Je rappelle aussi qu'il y a une série sur Netflix qui met en avant les coulisses du Tour de France, qui donne une vision très spectaculaire de l'épreuve. Ce qui a changé aussi, au fil des années, des décennies, c'est que ces coureurs, ils n'ont plus grand-chose à voir avec les coureurs des premières éditions, qui étaient des coureurs parfois venus de petits villages, qui n'étaient pas forcément bien équipés ?
C'est vrai, mais ce qui est vrai aussi, c'est que dans le milieu ouvrier, et dans le milieu paysan beaucoup, le vélo, c'étaient les critériums de village, tout ça, c'était un lieu où les jeunes hommes se mettaient en concours les uns avec les autres. Il y avait là toute une culture qui renvoyait un peu dans les beaux quartiers aux rallyes en voiture, et là, dans les villages, on faisait ça en vélo. C'est vrai que cette culture s'est très largement perdue et d'ailleurs, on voit assez peu de ruraux à bicyclette, parce que justement, eux, ils ont connu le vélo il n'y a encore pas longtemps.

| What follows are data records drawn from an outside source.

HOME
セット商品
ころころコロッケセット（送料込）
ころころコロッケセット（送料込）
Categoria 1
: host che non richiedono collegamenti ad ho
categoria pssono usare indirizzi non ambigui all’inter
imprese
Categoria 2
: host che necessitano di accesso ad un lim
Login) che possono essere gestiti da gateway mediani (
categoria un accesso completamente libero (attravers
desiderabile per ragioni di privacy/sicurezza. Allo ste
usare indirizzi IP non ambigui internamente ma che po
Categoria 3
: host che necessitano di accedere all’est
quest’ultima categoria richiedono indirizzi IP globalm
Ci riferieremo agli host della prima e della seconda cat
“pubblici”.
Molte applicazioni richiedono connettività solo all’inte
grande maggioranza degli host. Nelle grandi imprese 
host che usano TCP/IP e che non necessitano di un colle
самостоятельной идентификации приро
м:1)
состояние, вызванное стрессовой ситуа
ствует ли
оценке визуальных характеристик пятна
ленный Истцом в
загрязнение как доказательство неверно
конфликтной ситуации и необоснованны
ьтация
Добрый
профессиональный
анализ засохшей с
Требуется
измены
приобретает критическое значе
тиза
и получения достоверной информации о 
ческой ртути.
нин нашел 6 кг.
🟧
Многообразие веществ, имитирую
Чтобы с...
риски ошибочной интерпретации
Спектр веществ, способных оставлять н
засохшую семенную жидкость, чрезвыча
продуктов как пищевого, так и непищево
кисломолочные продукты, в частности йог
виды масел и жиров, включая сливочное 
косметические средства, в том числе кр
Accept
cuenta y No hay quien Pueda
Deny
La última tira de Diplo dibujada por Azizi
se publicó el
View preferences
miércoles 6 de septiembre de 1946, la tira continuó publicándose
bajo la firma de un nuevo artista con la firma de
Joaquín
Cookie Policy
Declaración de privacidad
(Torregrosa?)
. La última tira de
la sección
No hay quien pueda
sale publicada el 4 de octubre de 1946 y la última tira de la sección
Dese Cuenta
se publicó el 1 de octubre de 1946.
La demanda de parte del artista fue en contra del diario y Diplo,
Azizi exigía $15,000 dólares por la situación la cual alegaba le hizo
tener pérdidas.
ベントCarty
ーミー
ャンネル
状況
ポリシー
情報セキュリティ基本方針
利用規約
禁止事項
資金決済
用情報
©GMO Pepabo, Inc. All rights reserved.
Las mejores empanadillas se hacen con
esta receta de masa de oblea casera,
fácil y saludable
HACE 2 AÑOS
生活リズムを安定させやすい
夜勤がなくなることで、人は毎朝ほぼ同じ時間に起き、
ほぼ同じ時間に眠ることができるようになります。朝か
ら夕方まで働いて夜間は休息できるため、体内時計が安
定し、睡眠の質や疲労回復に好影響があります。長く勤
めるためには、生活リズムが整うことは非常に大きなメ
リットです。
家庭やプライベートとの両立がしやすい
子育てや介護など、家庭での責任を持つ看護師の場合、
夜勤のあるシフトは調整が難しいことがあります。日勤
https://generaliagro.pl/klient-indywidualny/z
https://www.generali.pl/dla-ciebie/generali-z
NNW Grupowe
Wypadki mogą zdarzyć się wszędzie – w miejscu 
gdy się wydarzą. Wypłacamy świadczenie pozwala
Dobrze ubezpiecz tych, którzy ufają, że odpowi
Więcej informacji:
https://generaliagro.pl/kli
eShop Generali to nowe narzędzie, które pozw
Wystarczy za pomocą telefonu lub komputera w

La mode du vélo aujourd'hui, c'est une mode urbaine, très efficace en ville, très positive, mais qui est plutôt de gens qui n'ont pas été obligés de circuler en vélo quand ils étaient petits. Et cet imaginaire du vélo populaire, du vélo où les hommes montrent leurs forces, où ils sont en concurrence, ils se connaissent dans un village, ce sont les gosses du village qui font une course. Puis, ça s'élargit aux cantons, aux départements, avec les meilleurs ; évidemment, cette tradition s'est largement perdue. D'ailleurs, beaucoup de gens qui viennent d'Amérique latine, qui viennent de pays où il y a des montagnes, ont un rapport différent. C'est devenu un spectacle mondial, on a perdu le local. Mais on a gagné une course mondiale, c'est quand même très bien.